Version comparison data
════

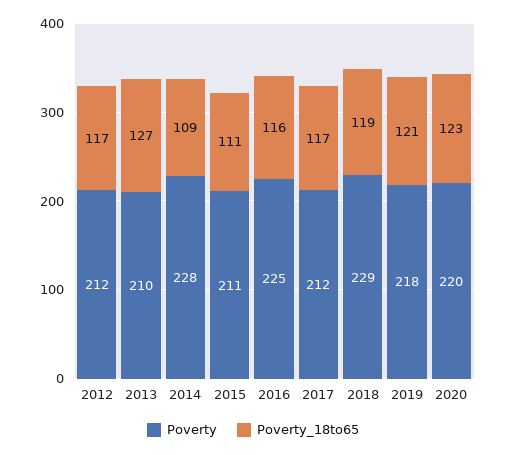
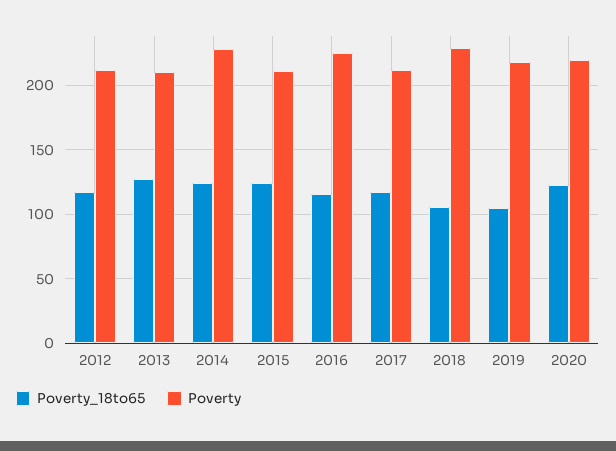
Poverty_18to65, 2014: 109 -> 125
Poverty_18to65, 2015: 111 -> 125
Poverty_18to65, 2018: 119 -> 105
Poverty_18to65, 2019: 121 -> 105

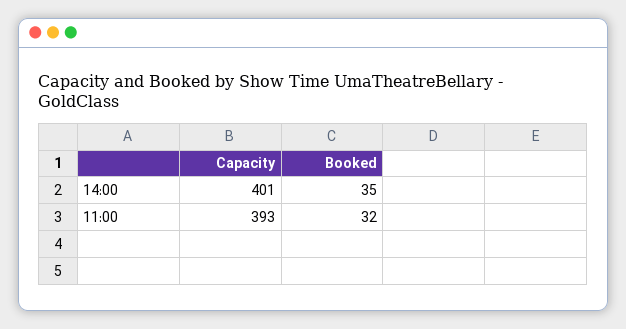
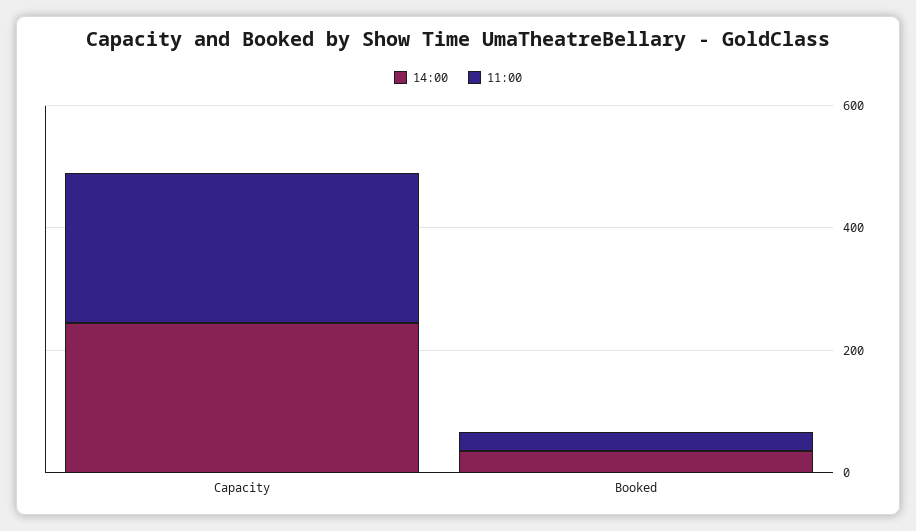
14:00, Capacity: 401 -> 250
11:00, Capacity: 393 -> 250

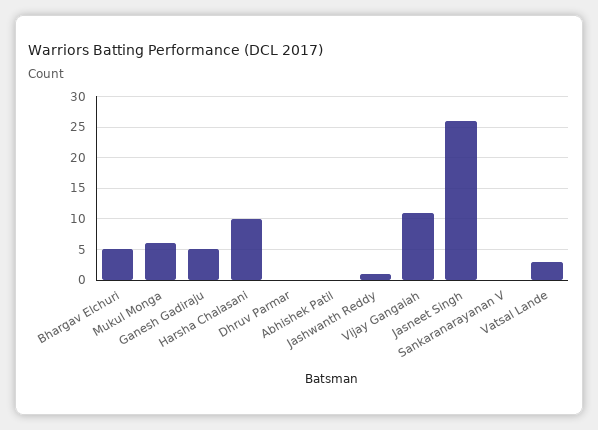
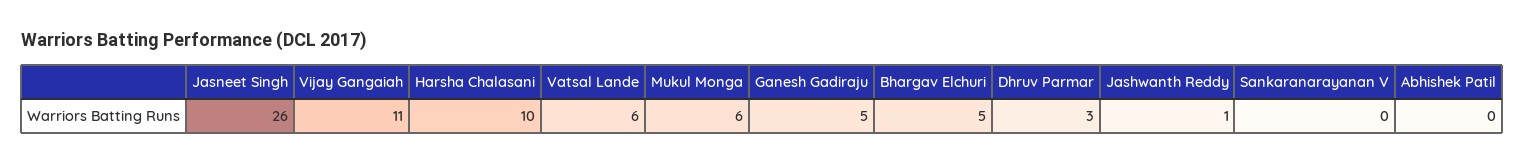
Dhruv Parmar: 0 -> 3
Vatsal Lande: 3 -> 6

════

# Exercise objective:
All lines in the records with the string "Capacity" should be copied out.

# Task result:
14:00, Capacity: 401 -> 250
11:00, Capacity: 393 -> 250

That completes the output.